As a writer of personal narrative, one of the things that I am fighting these days is the "who cares?" question. I mean, who cares about the experiences of my life? Why should I think that I have anything of significance to say? When I read some of the great essayists I've been reading lately--Loren Eiseley, C.S. Lewis, Patricia Hampl, James McConkey, Vivian Gornick, John Haines--I am in awe of the way that they manage to build a discussion with universal significance out of the details of their lives. Their lives weren't special, weren't significantly different from anyone else's (well, okay, Haines lived a homesteader's life in the Alaskan wilderness for 25 years, and not many people have done that). So how do they do it? How do they write something that people want to read? If Gornick is correct, it is by nailing the answers to those three questions. There is a clear narrative voice (a narrative persona, she calls it), the speaker has something unique to say, and this speaker is the only one who could have said it. I'm so used to impersonal, scholarly writing, where the main point is to present your work in a way that is as detached from the author as possible. Who I am, what I do, what life I have lived, where I stand in relation to the material...these are all considered to be irrelevant in the academic tradition. What I have been taught to consider irrelevant is suddenly the key to meaningful work.

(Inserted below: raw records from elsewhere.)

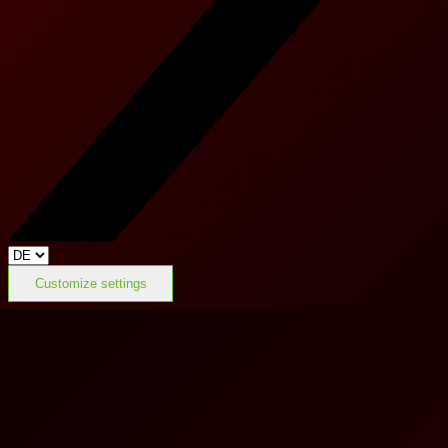
Customize settings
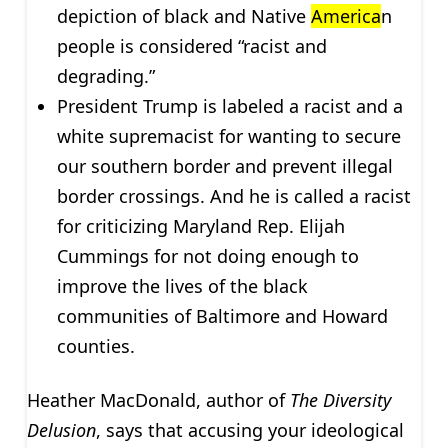
depiction of black and Native
America
n
people is considered “racist and
degrading.”
President Trump is labeled a racist and a
white supremacist for wanting to secure
our southern border and prevent illegal
border crossings. And he is called a racist
for criticizing Maryland Rep. Elijah
Cummings for not doing enough to
improve the lives of the black
communities of Baltimore and Howard
counties.
Heather MacDonald, author of
The Diversity
Delusion
, says that accusing your ideological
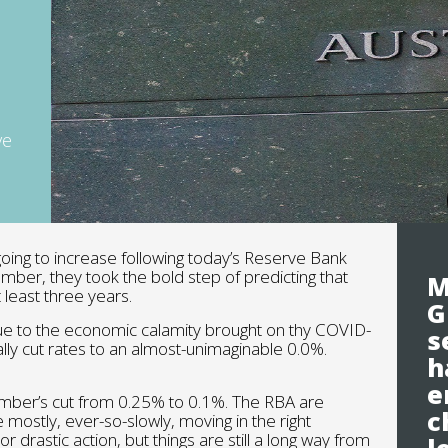
ve
going to increase following today’s Reserve Bank
ember, they took the bold step of predicting that
M
 least three years.
G
ue to the economic calamity brought on thy COVID-
s
lly cut rates to an almost-unimaginable 0.0%.
h
e
mber’s cut from 0.25% to 0.1%. The RBA are
c
 mostly, ever-so-slowly, moving in the right
r drastic action, but things are still a long way from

Who am I? What do I have to say? And what is the relationship between who I am and what I have to say? These are my new questions.

2 comments:

Idiot Cook said...

Great post...and great reminder for me of the questions I must ponder as I, too, grope in the dark with wet fingers and plug them into a light socket.

Writer Bug said...

I'm reading Gornick's book now, and really like it so far. I think you, as a philospher, are in such a great place to be asking these questions about what your work means to the greater public. As for the "what do I have to say question", I truly believe that we all have a story to tell that is meaningful to others--it just takes time and hard work to extract it. I love the idea of the situation and the story being integral parts of a good essay (and, I would argue, fiction). Good luck with your last week!